When a deal is announced as “A buys B for £500 million,” the story is told as the buyer’s victory. The buyer is doing the acting; the buyer’s name is on the headline. But look again at who actually wins. B’s shareholders got £500 million for a £400 million company — a clean £100 million gift. A’s shareholders got a company they have to make work, at a price that only pays off if a forecast made by deal-hungry executives turns out to be right.

If you hold a broad fund, you own pieces of the buyers and the sellers. On the buying side, your money is the premium being paid out and the synergies being hoped for. The graveyard of corporate strategy is full of triumphant mergers that quietly cost the buyer’s owners a fortune — not because growth is bad, but because growth bought at a premium isn’t growth at all until the synergies show up, and they so often don’t. Bigger and better are not the same thing, and the gap between them is exactly the number nobody puts in the press release.

02 · Try · the lab

03 · Check · quick quiz

1. Why does an acquirer almost always have to pay a premium — more than the target is worth on its own?

  • Regulators set a minimum price above the company's value
  • The target's owners already hold something worth its standalone value, so they won't sell for exactly that — they'd gain nothing
  • Premiums are a tax the buyer pays to the government
  • Bigger companies are legally required to overpay smaller ones
Answer

The target's owners already hold something worth its standalone value, so they won't sell for exactly that — they'd gain nothing — The target's owners can keep what they have, worth its standalone value. To get them to sell, the buyer must offer extra — the premium. That extra is real money gone the day the deal closes.

2. Company A buys Company B (worth £400m on its own) for £500m, a £100m premium. A then realises only £40m of synergies. What happens to A's shareholders?

  • They gain £40m, because synergies are always pure profit
  • They break even, because the company got bigger
  • They lose £60m: B is worth £440m to A, which paid £500m for it
  • They gain £100m, the size of the premium
Answer

They lose £60m: B is worth £440m to A, which paid £500m for it — B is worth £400m + £40m synergies = £440m to A, but A paid £500m. That's £60m of value destroyed. The company got bigger and its owners got poorer.

3. For an acquisition to create value for the BUYER, what has to be true?

  • The synergies realised must be bigger than the premium paid
  • The target must be larger than the buyer
  • The deal must be paid in cash rather than shares
  • The combined company must simply have more revenue than before
Answer

The synergies realised must be bigger than the premium paid — The premium is certain money out; the synergies are a hopeful forecast. The deal only pays off if the synergies actually exceed the premium — and since synergies often fall short, they frequently don't.

4. In a bidding war for the same company, why is winning often a warning sign — the 'winner's curse'?

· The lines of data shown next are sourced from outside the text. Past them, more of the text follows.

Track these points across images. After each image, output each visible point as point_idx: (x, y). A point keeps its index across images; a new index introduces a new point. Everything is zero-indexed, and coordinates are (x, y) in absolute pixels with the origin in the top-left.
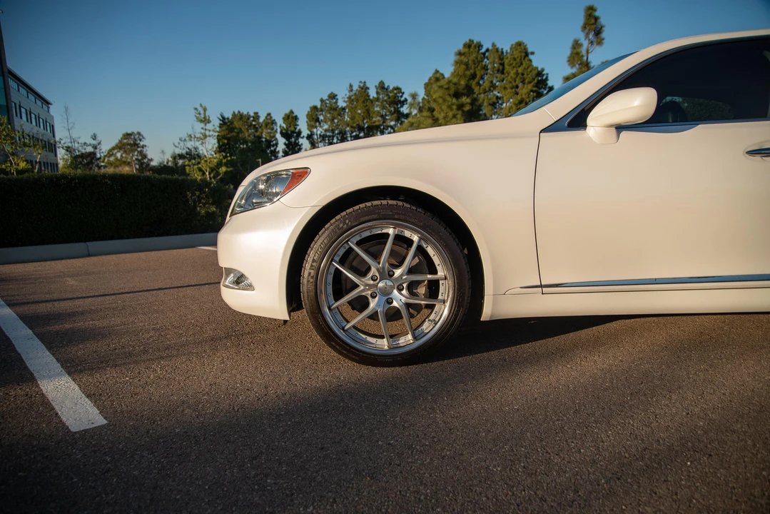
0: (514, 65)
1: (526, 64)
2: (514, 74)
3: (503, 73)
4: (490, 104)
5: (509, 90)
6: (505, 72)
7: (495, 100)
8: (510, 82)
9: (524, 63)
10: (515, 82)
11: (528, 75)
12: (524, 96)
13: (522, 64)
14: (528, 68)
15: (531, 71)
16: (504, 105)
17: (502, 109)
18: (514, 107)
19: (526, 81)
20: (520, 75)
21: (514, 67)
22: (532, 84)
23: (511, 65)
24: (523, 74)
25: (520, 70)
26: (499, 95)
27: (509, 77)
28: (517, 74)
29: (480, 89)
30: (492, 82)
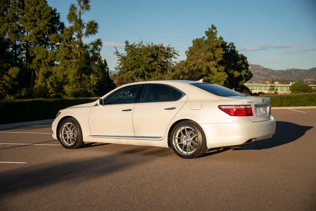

  • The winner usually negotiated a secret discount
  • Bidders' value guesses are scattered, so the winner is typically the one who most overestimated the target — and overpaid
  • Auctions always end at exactly the fair price
  • The losing bidders were simply too cautious to spot a bargain
Answer

Bidders' value guesses are scattered, so the winner is typically the one who most overestimated the target — and overpaid — When several bidders guess a target's worth, the highest bid usually comes from whoever was most over-optimistic. Winning the auction often means you were the most wrong in the room — and paid for it.